A new paper opens a window on the largest astronomical event in the known universe: the merging of two galaxy clusters. It finds that during the galactic crunch, just one side exerts as much energy as a billion suns burn in a year – and does so every second.
Galactic clusters are massive collections of galaxies bound together by gravity. (We in the Milky Way belong to the Laniakea Supercluster.) They include both galaxies and clouds of gas, which mix together vigorously when two clusters collide. The gas typically becomes the star of the show since stars don’t normally collide when groups of galaxies merge.
A group of researchers spotted a pair of galaxy clusters a billion light-years from Earth that have just begun to collide, meaning the show’s just getting started.
To study the event, they drew upon observations from Suzaku, a Japanese X-ray astronomy satellite. The clouds of high-temperature gas inside each cluster emit X-rays and allowed the team to map out the collision.
Next, the researchers pulled data from the European Space Agency’s space observatory XMM-Newton, which is more powerful. The observations showed a clear “bridge” about 1.5 million light-years across, linking the two clusters.

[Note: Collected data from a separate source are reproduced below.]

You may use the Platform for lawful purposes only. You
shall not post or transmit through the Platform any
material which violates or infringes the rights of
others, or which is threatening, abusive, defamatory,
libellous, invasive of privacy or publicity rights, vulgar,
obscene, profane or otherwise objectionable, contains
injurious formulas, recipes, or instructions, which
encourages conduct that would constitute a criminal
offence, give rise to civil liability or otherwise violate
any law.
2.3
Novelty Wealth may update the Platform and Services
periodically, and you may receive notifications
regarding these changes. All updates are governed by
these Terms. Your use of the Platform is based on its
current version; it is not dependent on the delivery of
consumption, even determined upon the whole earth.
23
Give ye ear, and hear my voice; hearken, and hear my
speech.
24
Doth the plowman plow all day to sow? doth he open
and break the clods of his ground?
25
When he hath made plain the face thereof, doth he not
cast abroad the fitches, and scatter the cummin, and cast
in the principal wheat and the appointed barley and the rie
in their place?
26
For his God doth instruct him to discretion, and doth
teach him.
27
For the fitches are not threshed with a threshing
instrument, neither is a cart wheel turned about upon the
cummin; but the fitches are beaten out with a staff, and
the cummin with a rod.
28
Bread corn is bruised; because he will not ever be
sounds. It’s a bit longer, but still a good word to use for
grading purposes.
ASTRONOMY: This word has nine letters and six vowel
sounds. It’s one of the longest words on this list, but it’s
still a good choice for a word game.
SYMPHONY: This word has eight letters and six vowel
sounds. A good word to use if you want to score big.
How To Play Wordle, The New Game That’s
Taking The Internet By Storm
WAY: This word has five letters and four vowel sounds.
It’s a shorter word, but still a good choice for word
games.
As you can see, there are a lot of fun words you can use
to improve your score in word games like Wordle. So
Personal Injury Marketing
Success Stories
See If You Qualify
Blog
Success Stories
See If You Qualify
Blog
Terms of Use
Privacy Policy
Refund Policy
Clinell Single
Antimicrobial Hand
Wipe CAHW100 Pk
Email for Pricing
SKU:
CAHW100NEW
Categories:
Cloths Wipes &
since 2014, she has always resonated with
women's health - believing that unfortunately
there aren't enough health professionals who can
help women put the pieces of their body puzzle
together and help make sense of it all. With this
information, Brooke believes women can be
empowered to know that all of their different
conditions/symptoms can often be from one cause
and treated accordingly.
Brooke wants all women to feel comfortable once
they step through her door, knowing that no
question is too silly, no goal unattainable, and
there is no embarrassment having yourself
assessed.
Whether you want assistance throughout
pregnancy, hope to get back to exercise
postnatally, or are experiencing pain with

That’s a large distance by most measures – the sun is only about 26,000 light-years away from the galactic center – but when it comes to galaxy clusters, that’s a tight squeeze.
As such, the gas had already heated itself to about 72 million degrees Fahrenheit inside the clusters and to about 108 million F within the bridge. As part of the superheated collision, immense shock waves had formed coming from each direction, and the team set about estimating their size and power.
They derived some mind-boggling numbers.
“These shock waves have a width and depth 30 times larger than the diameter of our Milky Way galaxy,” said Yuki Omiya, a doctoral student at Nagoya University, in a statement.
But they wanted to know more about the sheer energy expended by the shock waves. That meant quantifying their speed and applying it to what they already knew about the waves’ dimensions.
The team analyzed the temperature distribution within the hot gas to estimate the velocity of the shock waves. They were traveling at about 930 miles per second, a number the researchers used to calculate the sheer force involved in just one of the waves. Every second, the wave consumes about as much energy as a billion suns would burn in a year.
Where does it all go? To heating gas, altering magnetic fields and accelerating particles close to the speed of light.
In 300 million years, the researchers estimate, the collision will have concluded, resulting in a single galaxy cluster.
In the meantime, they hope to further study the process by using Japan’s new X-ray satellite, XRISM, once it launches – the Japan Aerospace Exploration Agency postponed its liftoff on Sept. 3, 2023.
With XRISM, “We will be able to capture the turbulent nature of the high-temperature gas generated by the motion of the shock waves for the first time,” said Omiya.